The first point was that the mere registration of a domain name could be passing off, because the registration of the domain names makes a false representation that the registrant of the domain name is associated or connected with the brand owner.  Aldous LJ gave the example of an internet user conducting a WHOIS search for marksanspencer.co.uk and seeing the details of the registrant – a substantial number of persons would conclude that the registrant must be connected to or associated with Marks and Spencer PLC.

The second point was the creating and registering domain names of or featuring a brand created an “instrument of fraud”, on the basis that any realistic use of the domain names would result in passing off.

The defendants relied on this judgment.  The claimant sought to distinguish the case by saying that understanding of the internet has moved on since the 1990s and on the basis that the facts of the present case were different.  The claimant’s evidence in the application was that it intended to use the domain names in issue as part of an email system, in which it intended to feature disclaimers that its services were not connected with any of the brand owners in question.
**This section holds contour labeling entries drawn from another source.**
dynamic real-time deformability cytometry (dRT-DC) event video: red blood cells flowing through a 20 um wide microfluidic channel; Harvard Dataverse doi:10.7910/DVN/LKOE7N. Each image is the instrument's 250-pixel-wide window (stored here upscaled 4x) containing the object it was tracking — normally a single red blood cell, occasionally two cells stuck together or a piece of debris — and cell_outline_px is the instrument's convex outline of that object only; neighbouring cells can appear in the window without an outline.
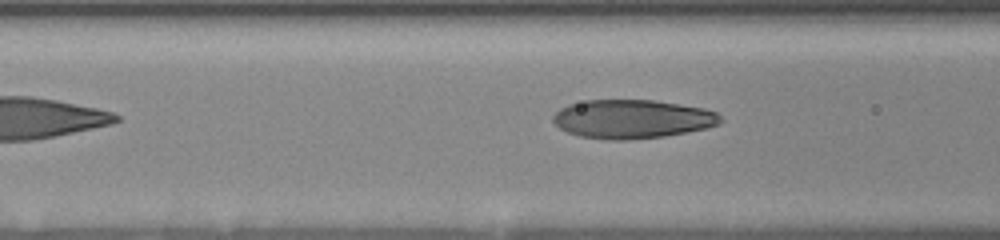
{"species": "human", "species_latin": "Homo sapiens", "temperature_condition": "room temperature", "stored_images_in_passage": 9, "segment_of_instrument_passage": [2, 2], "camera_frame_rate_fps": 3000, "um_per_image_px": 0.085, "donor": {"sex": "female"}, "frame": {"image": 1, "passage_image": 9, "time_ms": 6.667, "image_size_px": [1000, 240], "cell_outline_px": [[724, 120], [720, 124], [704, 128], [664, 136], [628, 140], [608, 140], [580, 136], [568, 132], [560, 128], [552, 120], [552, 116], [560, 108], [568, 104], [584, 100], [656, 100], [704, 108], [716, 112]], "centroid_in_image_um": [53.73, 10.11], "position_along_channel_um": 112.9, "area_um2": 37.86}}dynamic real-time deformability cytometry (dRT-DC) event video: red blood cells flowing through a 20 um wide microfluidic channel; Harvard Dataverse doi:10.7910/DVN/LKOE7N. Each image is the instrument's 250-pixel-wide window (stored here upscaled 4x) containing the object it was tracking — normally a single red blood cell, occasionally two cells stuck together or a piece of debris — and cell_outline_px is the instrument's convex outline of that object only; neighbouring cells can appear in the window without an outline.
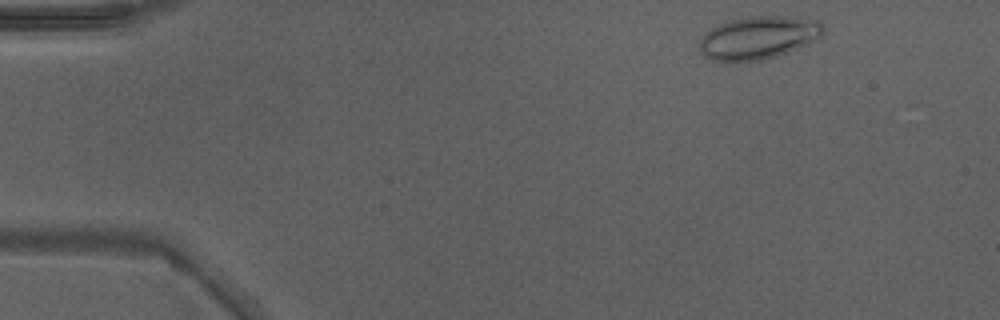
{"species": "Egyptian fruit bat (a non-hibernating species)", "species_latin": "Rousettus aegyptiacus", "temperature_condition": "warm", "stored_images_in_passage": 8, "camera_frame_rate_fps": 3000, "um_per_image_px": 0.085, "animal": {"sex": "male"}, "frame": {"image": 1, "passage_image": 2, "time_ms": 0.333, "image_size_px": [1000, 320], "cell_outline_px": [[824, 32], [816, 40], [788, 52], [776, 56], [760, 60], [736, 64], [732, 64], [712, 60], [704, 56], [700, 52], [700, 40], [712, 28], [720, 24], [732, 20], [752, 16], [784, 16], [820, 20], [824, 28]], "centroid_in_image_um": [64.46, 3.24], "position_along_channel_um": 20.5, "area_um2": 31.21}}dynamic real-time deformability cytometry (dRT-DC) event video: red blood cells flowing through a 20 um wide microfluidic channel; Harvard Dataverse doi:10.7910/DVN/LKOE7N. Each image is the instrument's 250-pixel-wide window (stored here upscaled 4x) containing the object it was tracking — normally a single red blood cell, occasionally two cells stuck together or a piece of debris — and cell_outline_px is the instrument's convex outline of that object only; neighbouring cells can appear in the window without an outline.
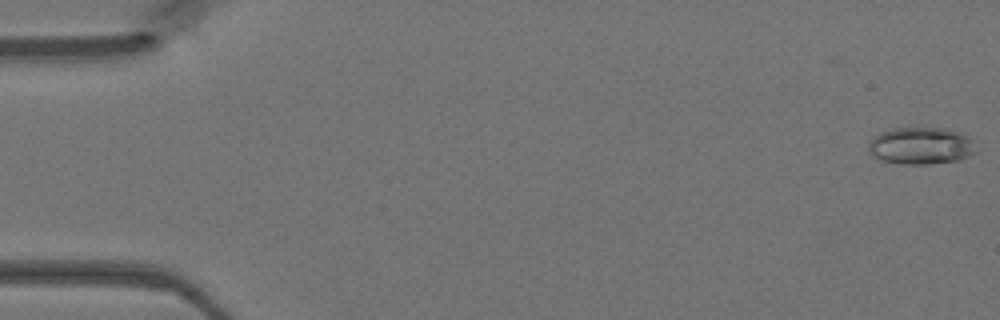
{"species": "Egyptian fruit bat (a non-hibernating species)", "species_latin": "Rousettus aegyptiacus", "temperature_condition": "warm", "stored_images_in_passage": 48, "camera_frame_rate_fps": 3000, "um_per_image_px": 0.085, "animal": {"sex": "female"}, "frame": {"image": 1, "passage_image": 1, "time_ms": 0.0, "image_size_px": [1000, 320], "cell_outline_px": [[976, 152], [968, 156], [956, 160], [928, 164], [900, 164], [880, 160], [872, 156], [868, 152], [868, 144], [880, 132], [896, 128], [948, 128], [960, 132], [976, 140]], "centroid_in_image_um": [78.31, 12.39], "position_along_channel_um": 6.7, "area_um2": 23.47}}
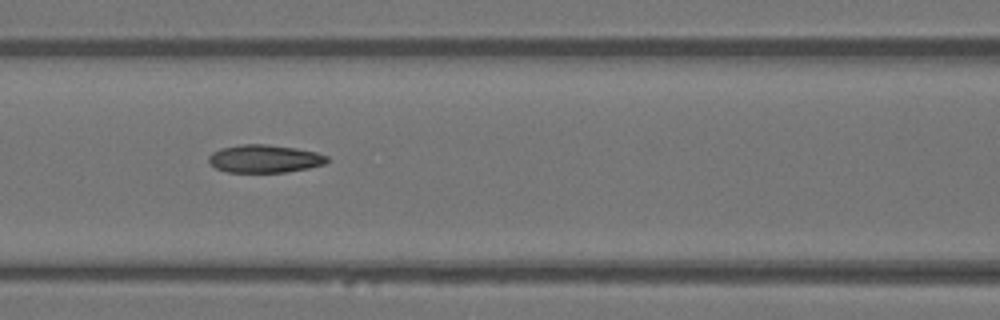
{"frame": {"image": 2, "passage_image": 21, "time_ms": 6.667, "image_size_px": [1000, 320], "cell_outline_px": [[332, 160], [324, 164], [308, 168], [288, 172], [228, 172], [216, 168], [208, 160], [208, 156], [212, 152], [220, 148], [240, 144], [268, 144], [296, 148], [316, 152], [328, 156]], "centroid_in_image_um": [22.52, 13.48], "position_along_channel_um": 144.1, "area_um2": 19.42}}
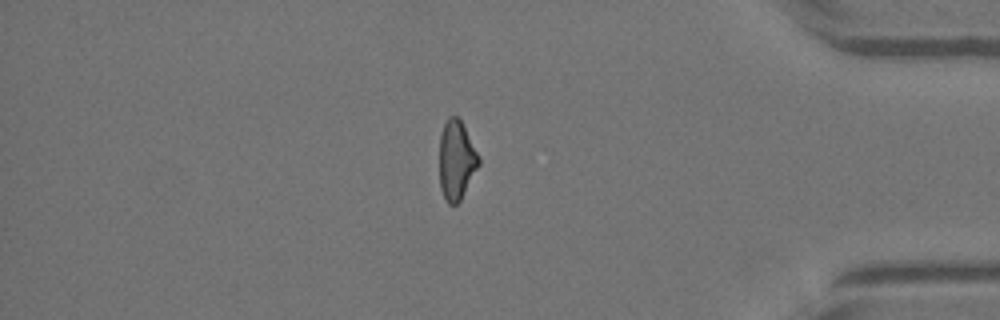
{"frame": {"image": 3, "passage_image": 41, "time_ms": 13.333, "image_size_px": [1000, 320], "cell_outline_px": [[480, 164], [460, 200], [456, 204], [448, 204], [440, 188], [440, 136], [444, 124], [448, 116], [456, 116], [460, 120], [480, 156]], "centroid_in_image_um": [38.8, 13.61], "position_along_channel_um": 396.4, "area_um2": 17.98}}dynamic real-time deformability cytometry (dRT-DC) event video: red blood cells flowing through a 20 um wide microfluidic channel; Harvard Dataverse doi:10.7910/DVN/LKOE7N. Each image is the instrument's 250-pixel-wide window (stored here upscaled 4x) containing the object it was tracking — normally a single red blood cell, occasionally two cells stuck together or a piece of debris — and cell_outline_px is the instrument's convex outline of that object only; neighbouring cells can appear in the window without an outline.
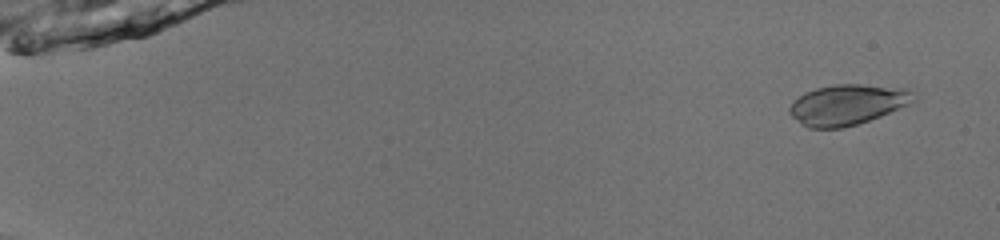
{"species": "common noctule bat (a hibernating species)", "species_latin": "Nyctalus noctula", "temperature_condition": "room temperature", "stored_images_in_passage": 53, "camera_frame_rate_fps": 3000, "um_per_image_px": 0.085, "animal": {"sex": "male", "body_mass_g": 13.0, "forearm_length_mm": 53.1}, "frame": {"image": 1, "passage_image": 4, "time_ms": 1.0, "image_size_px": [1000, 240], "cell_outline_px": [[916, 100], [880, 116], [856, 124], [840, 128], [808, 128], [792, 116], [788, 112], [788, 108], [792, 100], [816, 88], [836, 84], [860, 84], [904, 88]], "centroid_in_image_um": [71.96, 8.89], "position_along_channel_um": 13.0, "area_um2": 28.67}}
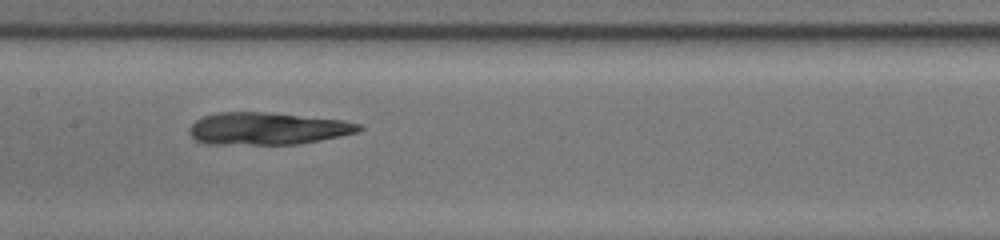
{"frame": {"image": 2, "passage_image": 29, "time_ms": 9.333, "image_size_px": [1000, 240], "cell_outline_px": [[364, 128], [360, 132], [320, 140], [296, 144], [204, 144], [196, 140], [188, 132], [188, 128], [196, 120], [204, 116], [216, 112], [264, 112], [344, 120], [360, 124]], "centroid_in_image_um": [22.72, 10.93], "position_along_channel_um": 184.7, "area_um2": 31.96}}
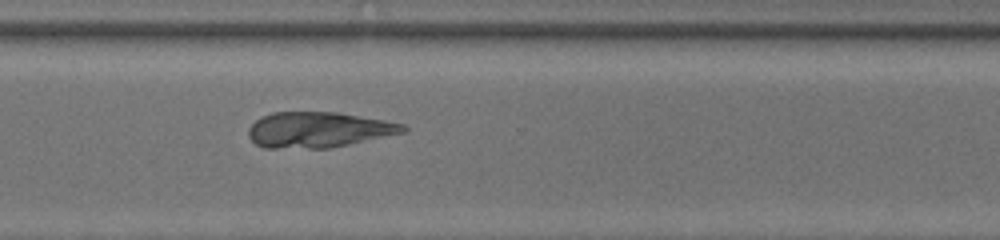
{"frame": {"image": 3, "passage_image": 41, "time_ms": 13.333, "image_size_px": [1000, 240], "cell_outline_px": [[408, 132], [328, 148], [264, 148], [256, 144], [248, 136], [248, 128], [260, 116], [272, 112], [336, 112], [384, 120], [404, 124], [408, 128]], "centroid_in_image_um": [27.06, 11.03], "position_along_channel_um": 343.5, "area_um2": 32.14}}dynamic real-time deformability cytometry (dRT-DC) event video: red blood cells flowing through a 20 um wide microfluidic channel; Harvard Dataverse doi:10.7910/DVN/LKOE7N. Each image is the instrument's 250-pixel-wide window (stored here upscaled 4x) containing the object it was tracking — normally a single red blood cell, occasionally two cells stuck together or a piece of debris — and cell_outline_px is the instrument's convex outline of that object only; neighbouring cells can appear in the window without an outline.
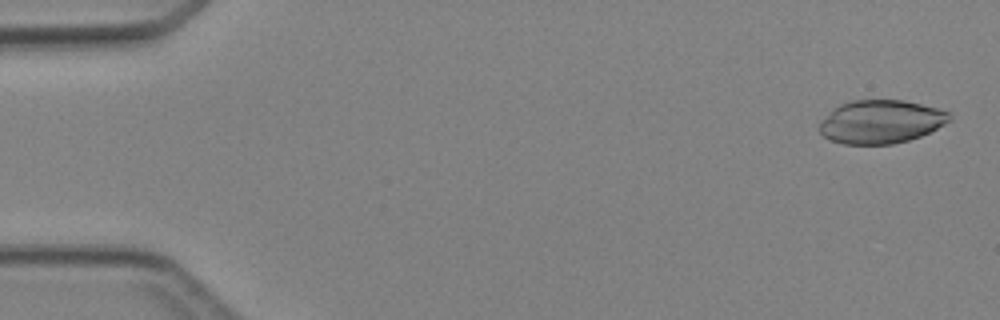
{"species": "Egyptian fruit bat (a non-hibernating species)", "species_latin": "Rousettus aegyptiacus", "temperature_condition": "cold", "stored_images_in_passage": 4, "camera_frame_rate_fps": 3000, "um_per_image_px": 0.085, "animal": {"sex": "female"}, "frame": {"image": 1, "passage_image": 1, "time_ms": 0.0, "image_size_px": [1000, 320], "cell_outline_px": [[952, 120], [920, 136], [908, 140], [892, 144], [844, 144], [828, 140], [820, 132], [820, 124], [840, 104], [852, 100], [904, 100], [936, 108], [948, 112]], "centroid_in_image_um": [74.88, 10.35], "position_along_channel_um": 10.1, "area_um2": 32.37}}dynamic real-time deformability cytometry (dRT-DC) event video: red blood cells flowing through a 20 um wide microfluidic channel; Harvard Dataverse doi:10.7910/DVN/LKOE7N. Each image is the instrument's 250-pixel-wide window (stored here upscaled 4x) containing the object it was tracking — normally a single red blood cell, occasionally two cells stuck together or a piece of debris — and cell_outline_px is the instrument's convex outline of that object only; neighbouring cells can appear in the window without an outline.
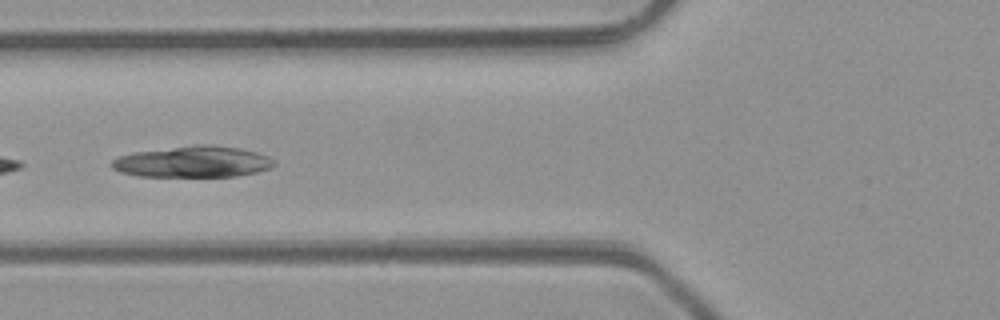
{"species": "common noctule bat (a hibernating species)", "species_latin": "Nyctalus noctula", "temperature_condition": "room temperature", "stored_images_in_passage": 6, "camera_frame_rate_fps": 3000, "um_per_image_px": 0.085, "animal": {"sex": "male", "body_mass_g": 23.1, "forearm_length_mm": 52.7}, "frame": {"image": 1, "passage_image": 6, "time_ms": 6.667, "image_size_px": [1000, 320], "cell_outline_px": [[276, 164], [272, 168], [256, 172], [236, 176], [140, 176], [120, 172], [112, 168], [108, 164], [112, 160], [120, 156], [132, 152], [192, 144], [208, 144], [240, 148], [256, 152], [268, 156], [276, 160]], "centroid_in_image_um": [16.4, 13.74], "position_along_channel_um": 109.4, "area_um2": 29.88}}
HHJ Dight decided that he did not need to decide (and indeed he did not accept) whether use of the internet had changed since the 1990s.  Following the reasoning of HHJ Hacon in Vertical Leisure Limite v Poleplus Limited [2014] EWHC 2077 (IPEC), he held that One in a Millionestablished principles of law by which he was bound.  The Judge held that the registration of the domain names was passing off, under the first principle established by Aldous LJ, and so did not need to decide the second point.  The Judge granted summary judgment on the counterclaim accordingly.

Comment

In filing an UDRP complaint, the complainant is required to submit to the jurisdiction of either the place in which the registrar has its office or the place where the registrant is based: this judgment gives useful guidance on the effect of that submission, at least in terms of how an English court will treat any subsequent action.  The outcome is particularly useful for complainants but does not give unsuccessful respondents much hope for bringing action in the English courts after a decision to uphold a complaint has been made.

The court’s endorsement of the principles in One in a Million is useful reminder, following on the back of Vertical Leisure, that the case is very much still regarded as ‘good law’ despite being some years old.  Unless this case, or any subsequent case, is taken to the Court of Appeal or further to the Supreme Court, Aldous LJ’s reasoning in One in a Million will remain the seminal domain name case for a good while yet.